TASK REQUIREMENTS | Using the data below, gather each line that includes the word "bugs".

DATASET CONTENT |
◆ ◆ ◆ ◆ ◆

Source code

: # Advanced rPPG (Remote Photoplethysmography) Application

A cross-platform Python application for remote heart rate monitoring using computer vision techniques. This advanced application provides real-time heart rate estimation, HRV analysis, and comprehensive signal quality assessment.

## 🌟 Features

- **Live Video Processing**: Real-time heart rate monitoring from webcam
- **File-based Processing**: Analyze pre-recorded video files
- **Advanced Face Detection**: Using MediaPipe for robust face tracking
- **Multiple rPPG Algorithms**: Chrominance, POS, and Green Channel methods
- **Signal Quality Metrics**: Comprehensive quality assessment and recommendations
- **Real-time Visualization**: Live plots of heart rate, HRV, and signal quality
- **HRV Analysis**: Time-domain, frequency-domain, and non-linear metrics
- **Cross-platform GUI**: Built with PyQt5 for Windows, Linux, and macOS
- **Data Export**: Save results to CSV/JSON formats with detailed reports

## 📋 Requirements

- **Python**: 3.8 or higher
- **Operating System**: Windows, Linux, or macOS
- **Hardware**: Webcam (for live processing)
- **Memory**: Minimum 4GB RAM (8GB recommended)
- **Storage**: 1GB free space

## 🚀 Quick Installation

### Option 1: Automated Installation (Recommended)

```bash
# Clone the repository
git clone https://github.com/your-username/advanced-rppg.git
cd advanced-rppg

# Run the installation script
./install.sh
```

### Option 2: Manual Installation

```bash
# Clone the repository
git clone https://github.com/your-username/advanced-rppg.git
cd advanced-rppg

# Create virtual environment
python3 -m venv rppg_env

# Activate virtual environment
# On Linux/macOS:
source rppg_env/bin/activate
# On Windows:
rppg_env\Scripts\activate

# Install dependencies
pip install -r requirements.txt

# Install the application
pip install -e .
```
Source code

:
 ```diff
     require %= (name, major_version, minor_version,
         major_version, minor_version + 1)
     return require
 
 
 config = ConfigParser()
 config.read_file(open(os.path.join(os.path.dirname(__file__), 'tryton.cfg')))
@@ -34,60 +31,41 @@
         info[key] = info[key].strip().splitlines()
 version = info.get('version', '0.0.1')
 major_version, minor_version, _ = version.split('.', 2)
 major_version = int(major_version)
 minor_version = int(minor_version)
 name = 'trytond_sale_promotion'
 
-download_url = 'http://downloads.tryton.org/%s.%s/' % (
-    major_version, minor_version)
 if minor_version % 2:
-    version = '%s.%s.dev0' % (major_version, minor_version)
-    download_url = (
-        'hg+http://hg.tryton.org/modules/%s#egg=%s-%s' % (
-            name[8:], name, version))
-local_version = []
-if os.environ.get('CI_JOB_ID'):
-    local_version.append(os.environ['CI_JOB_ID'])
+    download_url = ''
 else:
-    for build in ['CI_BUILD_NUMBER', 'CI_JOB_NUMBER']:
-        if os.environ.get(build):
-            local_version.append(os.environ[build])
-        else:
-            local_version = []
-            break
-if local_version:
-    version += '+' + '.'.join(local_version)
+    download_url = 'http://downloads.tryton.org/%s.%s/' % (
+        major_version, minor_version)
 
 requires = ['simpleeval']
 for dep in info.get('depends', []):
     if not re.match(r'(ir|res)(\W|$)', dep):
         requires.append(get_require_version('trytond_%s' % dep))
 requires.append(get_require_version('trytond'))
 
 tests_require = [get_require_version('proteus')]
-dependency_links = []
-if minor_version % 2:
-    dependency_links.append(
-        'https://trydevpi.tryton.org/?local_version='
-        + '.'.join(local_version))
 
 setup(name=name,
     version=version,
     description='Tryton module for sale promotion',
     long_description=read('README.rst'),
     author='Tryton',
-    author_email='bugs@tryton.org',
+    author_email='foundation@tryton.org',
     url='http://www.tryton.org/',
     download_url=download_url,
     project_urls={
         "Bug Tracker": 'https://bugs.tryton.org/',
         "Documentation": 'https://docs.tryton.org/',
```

◆ ◆ ◆ ◆ ◆

ANSWER SECTION |
-    author_email='bugs@tryton.org',
         "Bug Tracker": 'https://bugs.tryton.org/',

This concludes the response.